While each T & C may have been developed for one good reason or another. Over time, they’ve piled up into something that’s an unworkable mess. But like tax law, or local zoning codes, they must be followed with arduous rigor.
What’s more, many livelihoods depend on all the fake work that’s now built into what should be a simple contract. Auditors, contract administrators, accountants, MBAs, spreadsheet jockeys, risk managers, and many other fake professionals, run about with rank importance. What would happen to these plate spinners if the fake work disappeared?
Without all the unnecessary rigmarole, the unemployment rate would quadruple overnight. Hence, like fake money, fake work is piled on by the boatload to stimulate the need for more fake work. And like a handshake agreement – or sound money – the return to an era of greater clarity, simplicity, and elegance is mere wishful thinking.
So, too, clarity, simplicity, and elegance have disappeared from monetary policy. Today’s fake money requires a crude network of central planners, and a crude system of price fixing. The underlying theory of it all is that a committee of central planners can improve the future by jerking the chain of credit markets.
Integral to this process is something called the dot plot. If you happen to be ignorant of the dot plot, we must apologize. What follows will forever end your bliss.
The dot plot is a chart that includes each Federal Reserve Governor’s anonymous forecast for the federal funds rate. The dots represent the best guesses of each central bank governor as to the appropriate federal funds rate at the end of each calendar year. Annual dots are provided; extending out three years into the future, as well as a dot for the longer run.
Varying models are used by the central planners to ascertain the appropriate location to plot their dots. Many of these models are calibrated using fake aggregate economic data. The garbage goes in. The garbage comes out. Dots are placed accordingly.

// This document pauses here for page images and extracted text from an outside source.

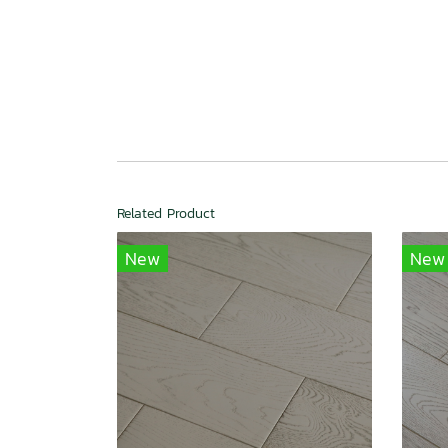
Related Product
New
New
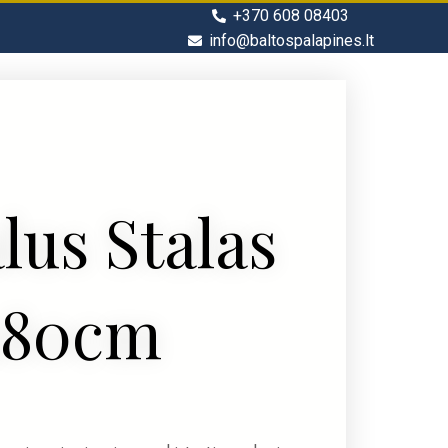
+370 608 08403
info@baltospalapines.lt
lus Stalas
180cm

The whole exercise is absolutely ludicrous, if you’re in the mood for a practical joke. Yet this is the muddled and crude world of monetary policy that’s distorting the economy and financial markets in strange and unnatural ways. Several months ago, while speaking at the Stanford University economics summit, Fed Chair Jerome Powell offered the following insight:
“If you are too focused on a few dots, you may miss the larger picture.”
Clearly, Powell has missed the larger picture…

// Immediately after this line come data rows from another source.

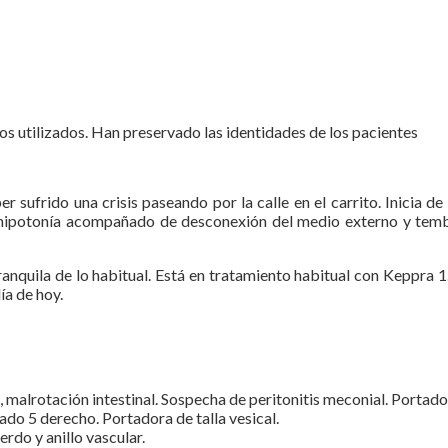
s utilizados. Han preservado las identidades de los pacientes
 sufrido una crisis paseando por la calle en el carrito. Inicia d
de hipotonía acompañado de desconexión del medio externo y temb
ranquila de lo habitual. Está en tratamiento habitual con Keppra 
ía de hoy.
da, malrotación intestinal. Sospecha de peritonitis meconial. Port
do 5 derecho. Portadora de talla vesical.
rdo y anillo vascular.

Why Fed Chair Powell’s a Laughingstock
Just this week, for example, Powell zoomed in on the dots and concluded that the federal funds rate should remain within a range or 2.25 to 2.5 percent. At the same time, via an implementation note, Powell lowered the interest on excess reserves (IOER) rate 5 basis points to 2.35 percent.
Powell believes this ”technical adjustment” will compel banks with excess reserves parked at the Fed to pursue better returns elsewhere. Powell also believes lowering the IOER rate will keep the federal funds rate from deviating above its upper range. At the Fed’s press conference on Wednesday, Powell provided the following clarification:
“We do think it’s important that we are able to control the federal funds rate and generally keep it within the range. That’s just good monetary policy, monetary control. So we think it’s important and we have the tools to do that so we’ve used them again today and, again, this is just a technical fix. It really has no implications for policy.”
Or does it?
Based on the government’s data reports: The unemployment rate’s currently at 3.8 percent. Real GDP increased 3.2 percent in the first quarter of 2019. The S&P 500 and the Nasdaq recently hit all-time highs.
Given these agreeable numbers, shouldn’t the Fed be normalizing monetary policy? Why bother with this ridiculous technical adjustment? Perhaps the economy isn’t as strong as the headline data says it is.
But more important than the future direction of the federal funds rate, is the question of why there’s even a federal funds rate to begin with. The work’s crude. The work’s fake. The plotted dots are meaningless. And Fed Chair Powell’s a laughingstock.